The Girl From Peyton Place
Excuse me, but I have to crow about a tag sale find. I picked up a copy of The Girl from Peyton Place by George Metalious, with somebody or other. Normally you have to view with some skepticism what an ex-husband says, but I believe this book is completely on the level.
He says he was riding his bike one day and he had an idea for Grace, an aspiring author who had had one book rejected — to really rip the lid off and talk all about a woman’s view of sex from high school on. If you credit his account, as I do, she took the idea and ran with it.
If you question his account, then she got the idea from somewhere else or came up with it herself, but her dedication reads: “To George, for all the reasons he knows.”
In any case, she ran with it. Peyton Place didn’t just sell a lot of copies. It sold more copies than anyone thought you could possibly sell. I collect Grace Metalious, and most of the copies I have are from the 19th or 23d printing.
She sat down at her kitchen table, like Harriet Beecher Stowe in her day, and she transformed the national consciousness. She lifted the veil on child sexual abuse. A lot of people wax poetic about the good old days, meaning, “the days when we didn’t hear about this kind of thing.”
The rape of Selena Cross and the vengeance she metes out with a fireplace poker on her stepfather, the loathesome Lucas Cross, should be considered a breakthrough in American literature , and in the literature of the world, a world in denial.
And, it turns out, in Grace’s original manuscript, Lucas is not her stepfather, but her natural father. The publishers asked Grace to change it and she said, “Sure.”
America wasn’t ready for the full truth, back then. Remember, this was a time when you couldn’t say “pregnant” on television.
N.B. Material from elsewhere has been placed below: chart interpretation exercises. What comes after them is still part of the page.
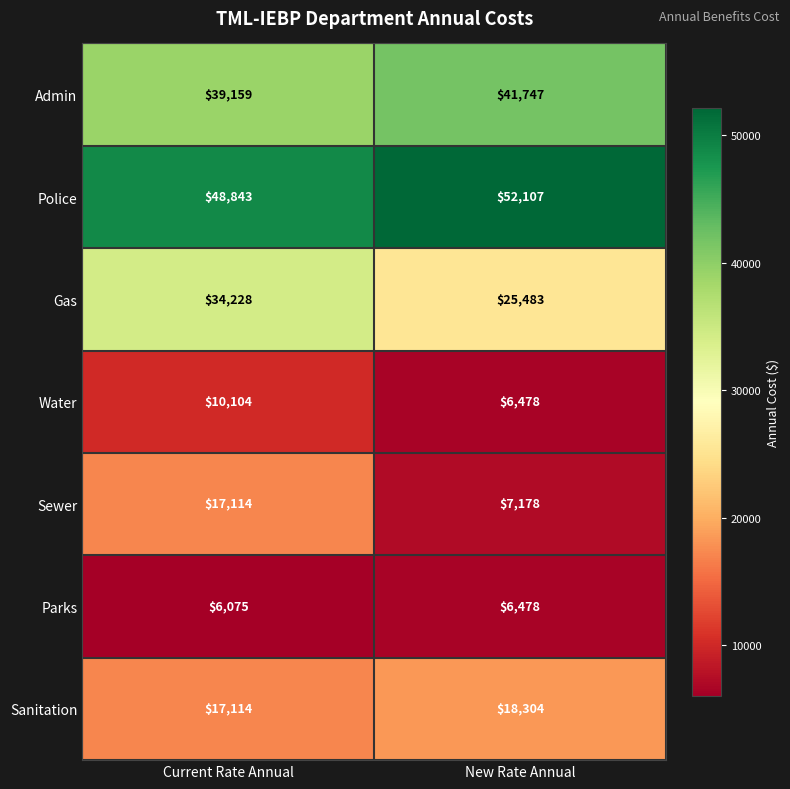

Which category has the highest value in the Parks series?

New Rate Annual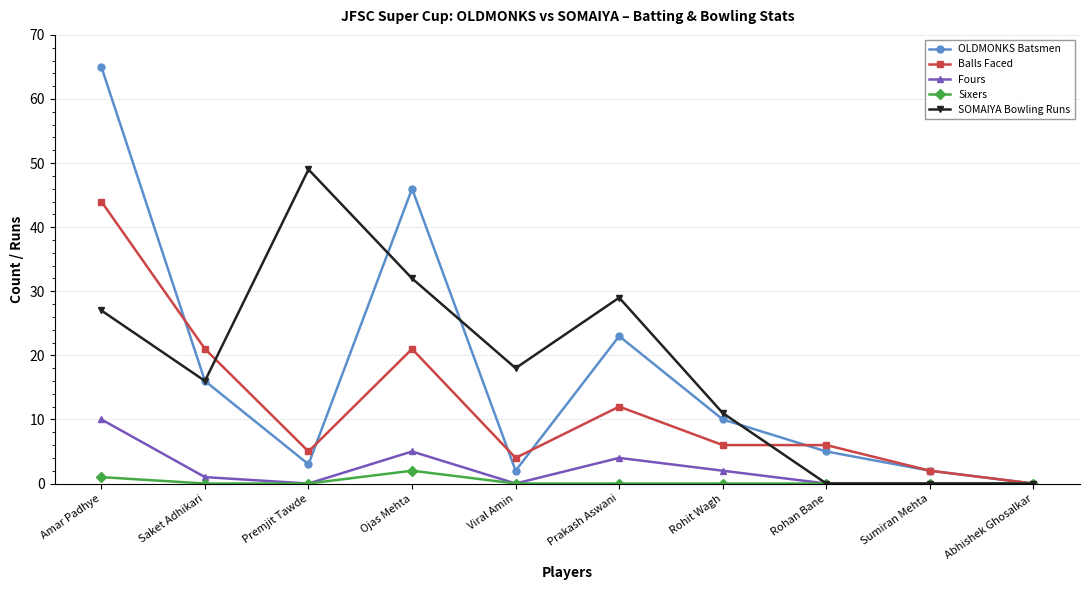

True or false: Balls Faced has more than 1 interior local peaks.

True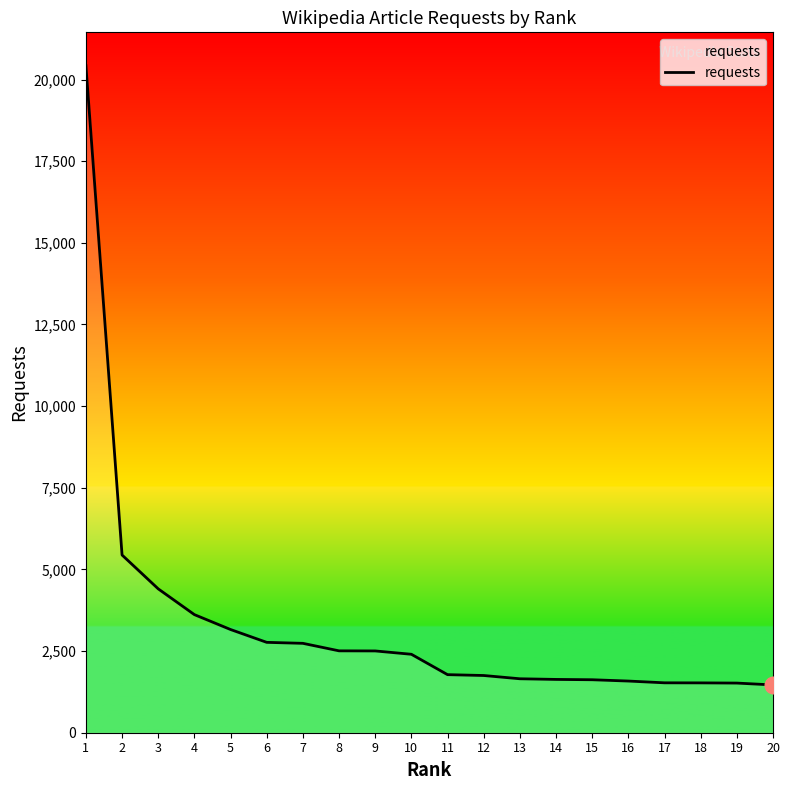

What is the difference between the maximum and minimum values?

18961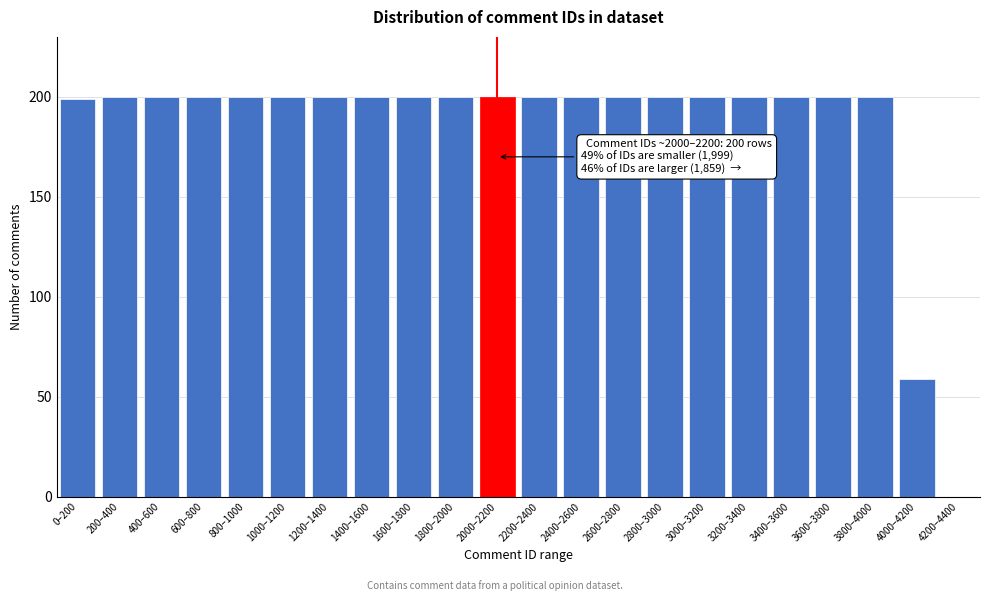

Reading right to left, extract all data points from this chart.

4200–4400=0	4000–4200=59	3800–4000=200	3600–3800=200	3400–3600=200	3200–3400=200	3000–3200=200	2800–3000=200	2600–2800=200	2400–2600=200	2200–2400=200	2000–2200=200	1800–2000=200	1600–1800=200	1400–1600=200	1200–1400=200	1000–1200=200	800–1000=200	600–800=200	400–600=200	200–400=200	0–200=199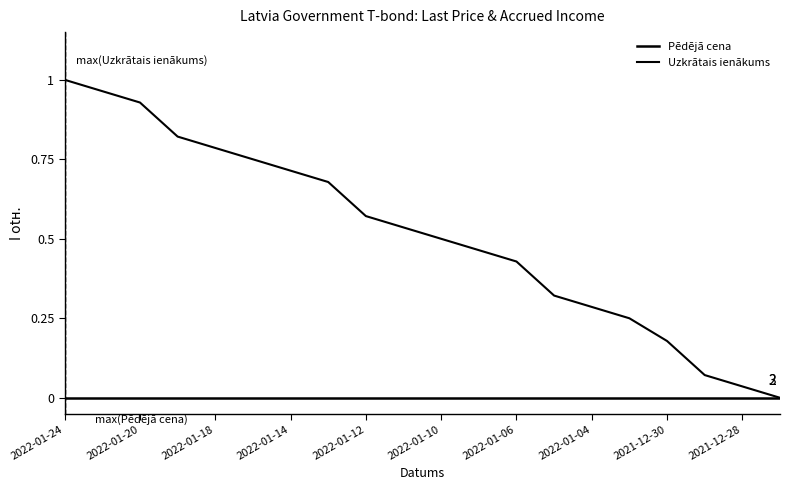

Does the chart display data point markers on the line(s)?

No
But I believe Peyton Place opened the door for many, many thousands of victims of sexual abuse that the public didn’t want to know about. And without question it gave women all over the world a validation of their experience and a call to come forward with their own stories.
That’s why I love Grace Metalious. Now, was she a nice person? Well actually she was a pretty serious drunk, like Faulkner, so that question kind of becomes moot. I guess we’ll never know. But did George love her and did she love George, from the time when they were little kids? All the evidence points to yes, yes, yes.
I’m just saying, if you see a copy of this book, snatch it up. It tells the tale of a book that literally transformed the consciousness of the US of A.